Winemaking is an art. Its production requires aesthetic sensibility and creativity. It is an expressive medium expressing the character of the vineyard, region and vintage. It expresses the sensibility of the winemaker, the history and culture of the people who make it, and the vitality and creativity of nature. Wine has emotional resonance, symbolic and metaphorical meaning and narrative content. It is a collaboration between nature and culture and thus if you insist on putting it in a category, wine is a form of environmental art. Like music it creates bonds of community. Like painting and sculpture it expresses what the materials it is made of can do.
But one might grant all that but insist that, compared to painting or music, wine is trivial. I’ve heard such claims although when pressed the speaker can’t quite articulate why wine is trivial.

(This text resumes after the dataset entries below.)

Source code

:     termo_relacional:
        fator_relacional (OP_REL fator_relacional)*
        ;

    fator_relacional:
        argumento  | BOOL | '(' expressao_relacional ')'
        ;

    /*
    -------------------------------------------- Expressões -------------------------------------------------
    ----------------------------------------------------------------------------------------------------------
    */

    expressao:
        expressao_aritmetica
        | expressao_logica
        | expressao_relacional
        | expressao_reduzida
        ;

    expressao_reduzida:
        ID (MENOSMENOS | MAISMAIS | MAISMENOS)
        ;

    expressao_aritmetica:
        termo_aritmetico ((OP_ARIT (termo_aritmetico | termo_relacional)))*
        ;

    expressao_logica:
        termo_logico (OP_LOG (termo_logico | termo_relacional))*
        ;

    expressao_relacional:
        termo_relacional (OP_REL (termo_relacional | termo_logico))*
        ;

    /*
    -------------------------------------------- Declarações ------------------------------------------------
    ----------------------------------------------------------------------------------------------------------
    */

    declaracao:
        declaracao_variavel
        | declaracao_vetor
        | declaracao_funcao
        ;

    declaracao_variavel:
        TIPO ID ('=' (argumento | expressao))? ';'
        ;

Wine has cultural significance. Many people devote their lives to making it or studying it. It is a central component in a proper meal that sustains life, family, and community. Its full appreciation requires substantial skill, experience and cognitive resources to grasp the significance of particular wines and how they fit into the wine world. Since the Ancient Greeks, many thoughtful people throughout history have considered wine an essential part of a life well lived. And it of course produces stunning, sometimes awe-inspiring sensory pleasure.
Granted, painting, music, and literature express truths about the human condition—war, peace, love, angst, the struggle for existence, etc. But wine expresses truths about our connection to nature, to the flux of variation and creative emergence, to geography, to home, and the joys and importance of sensory experience. These are not trivial matters; they are at the foundation of the human condition.
There is no compelling argument that excludes wine from the realm of art.
You are preaching to the choir with me on this one, Dwight. Robert Mondavi used to say “making wine is a craft, making great wine is an art.”
I do think it is valuable to differentiate between art and craft–I spend a whole lecture in my course on the Culture of Wine on this topic. Craft is making something well for a price. Art is making something great for yourself. See if that definition works.
And one year I had a student who was also a professor in the art department, She memorably stated that art needs to be an exploration. Once it becomes standardized, it is a craft. Exploring the vagaries of vintage and vineyard might well be an art. Creating consistent wines for consumption in the market is a craft.
I agree 100% with all of that except I’m not sure that artists make things for themselves. They are very much aware of their audience and they are trying to communicate. But I also think artists create their own standards. They are not aiming just to please but to follow their own intuition about what must be done.